Doente de amor

A exemplo de Heloísa, personagem de Giulia Gam na novela Mulheres apaixonadas, muitas mulheres sofrem por amar demais. E não são só elas. Os homens também são vítimas de obsessões capazes de transformar a vida num verdadeiro inferno


Juliane Zaché, Maria de Freitas e Rita Moraes

A novela da Globo, Mulheres apaixonadas, de Manoel Carlos, trouxe à tona um assunto que começa a repercutir por todos os cantos: o amor descontrolado. No papel da personagem Heloísa, a atriz Giulia Gam chama a atenção do telespectador por causa da maneira obsessiva com que inferniza a vida do marido, Sérgio, interpretado por Marcelo Anthony.
Ela controla seus passos, checa suas roupas, seu telefone e acha que pode ser traída a qualquer momento. Quando Sérgio decidiu ir embora, Heloísa entrou em pânico. Não conseguia tocar a vida para a frente e, numa briga, lhe deu uma facada no braço. Dias depois, ao flagrar o marido dando carona para uma garota, ela começou a delirar, vendo-o com outra em todos os lugares. Heloísa bateu o carro e foi parar no hospital com traumatismo craniano. No mesmo folhetim, a personagem Raquel, vivida por Helena Ranaldi, passa por outra situação dramática.
Ela apanha do parceiro Marcos, interpretado pelo ator Dan Stulbach.
Não são apenas as cenas chocantes que despertam o interesse do público. Muitas pessoas se identificam com o sofrimento dos personagens. Na vida real, elas vivem ou viveram um amor doentio. Um sentimento capaz de destruir a vida de um casal, independentemente
de sua classe social ou preparo intelectual.

A transformação do amor em doença é um fenômeno complexo, ainda pouco decifrado pela psiquiatria e pela psicologia.

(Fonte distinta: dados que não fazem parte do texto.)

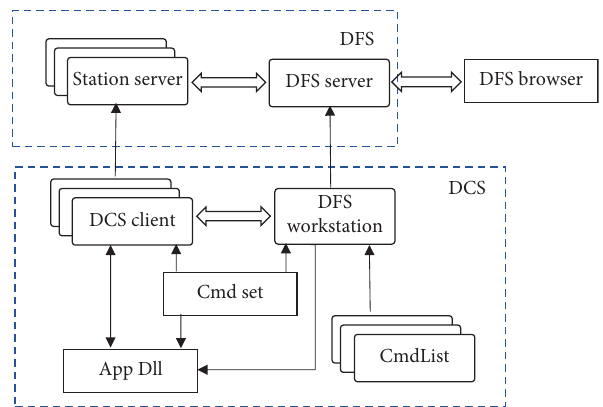
Figure 2: Structure of a distributed file system.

Uma das únicas certezas é a de que esse sentimento vira uma patologia quando não traz mais prazer nem a quem ama e muito menos a quem é amado. Pelo contrário. Traz sofrimento aos dois. O doente perde o vínculo com a realidade, passa os dias pensando no objeto de sua loucura, em formas de atraí-lo, de controlá-lo. O segundo tem sua vida transformada num inferno. É perseguido no trabalho, sofre constrangimentos no bar com os amigos, tem medo de ser vítima de violência. Não há estatísticas sobre o número de pessoas afetadas pelo amor doentio. Mas os dados das Delegacias da Mulher podem dar uma idéia do quão dramático pode ser esse universo. No Estado de São Paulo são registradas em média 88 mil queixas de lesão corporal e 80 mil de ameaças de morte por ano, muitas motivadas por um amor obsessivo.

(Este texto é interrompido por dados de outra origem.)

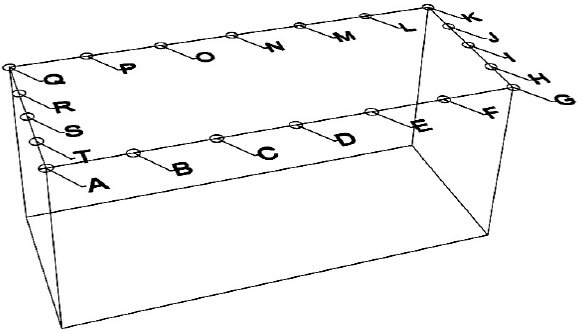
Figure 11. Pressure sensor locations in the numerical model.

Ciclo – “A mulher resiste muito a denunciar. É o que gera o ciclo de violência. Há agressão, os pedidos de desculpas e a reconciliação. Depois começa tudo de novo. A falta de recursos ou alcoolismo e drogas não determinam a violência. O fator determinante é o ciúme”, relata Márcia Salgado, delegada do Serviço Técnico de Apoio às Delegacias de Defesa da Mulher de São Paulo. O risco para essas mulheres que denunciam, às vezes, é tão grande que existe um serviço de proteção a elas. Em São Paulo, o Centro de Convivência para Mulheres Vítimas de Violência Doméstica (Comvida) é um abrigo da Polícia Civil que recebe em média 70 casos por ano. A maioria das mulheres sai de casa apenas com a roupa do corpo após uma agressão, vai à delegacia fazer a queixa e, como não tem para onde ir, é encaminhada ao abrigo. Lá, elas e seus filhos têm três meses para repensar a vida, conseguir um emprego e outra moradia.

Ou simplesmente retornar à vida anterior. “A maioria dos maridos não quer perder a mulher. E muitos amam as crianças. Então quando levamos os filhos para vê-los ou pedimos algumas roupas, eles sempre dão um jeito de colocar uma carta de amor para as mulheres”, conta a psicóloga Marlene Caverzan, diretora do Comvida. Segundo ela, as mulheres do abrigo são muito fragilizadas e não se valorizam. Além disso, há o pavor que a violência gera.